Exercise 1: Reproduce the part of the sustainability report notebook description that opens with the words containing "The steps are" and closes with "the classification results.".
Exercise 2: Name each operation that the sustainability report notebook description says the process involves.

## Sustainability Report Analysis using pre-trained Models from HuggingFace
This notebook demonstrates how to classify environmental and action-related content from sustainability reports
using pre-trained language models from HuggingFace. The process involves extracting text from PDF reports, segmenting the text into sentences,
and classifying these sentences using pre-trained models.

The steps are as follows:
1. Install necessary packages.:
2. Load pre-trained models for classification.
3. Extract and segment text from PDFs.
4. Run the classification pipeline on sample reports.
5. Visualize the classification results.

Provided material:
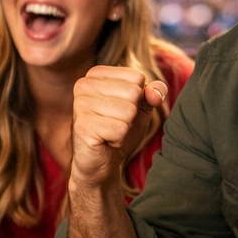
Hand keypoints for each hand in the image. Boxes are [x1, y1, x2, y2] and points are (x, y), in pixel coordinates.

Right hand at [69, 66, 167, 188]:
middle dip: (132, 114)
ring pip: (128, 111)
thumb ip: (152, 93)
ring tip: (110, 132)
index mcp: (96, 74)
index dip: (138, 99)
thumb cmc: (119, 130)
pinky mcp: (82, 125)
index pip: (137, 77)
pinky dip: (118, 139)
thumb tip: (156, 91)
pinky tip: (105, 141)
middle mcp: (84, 84)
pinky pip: (120, 129)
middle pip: (134, 92)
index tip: (121, 110)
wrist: (101, 162)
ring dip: (125, 128)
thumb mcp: (140, 107)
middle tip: (115, 124)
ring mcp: (80, 104)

Written reply 1:
The steps are as follows:
1. Install necessary packages.:
2. Load pre-trained models for classification.
3. Extract and segment text from PDFs.
4. Run the classification pipeline on sample reports.
5. Visualize the classification results.

Written reply 2:
- Extracting text from PDF reports
- Segmenting the text into sentences
- Classifying these sentences using pre-trained models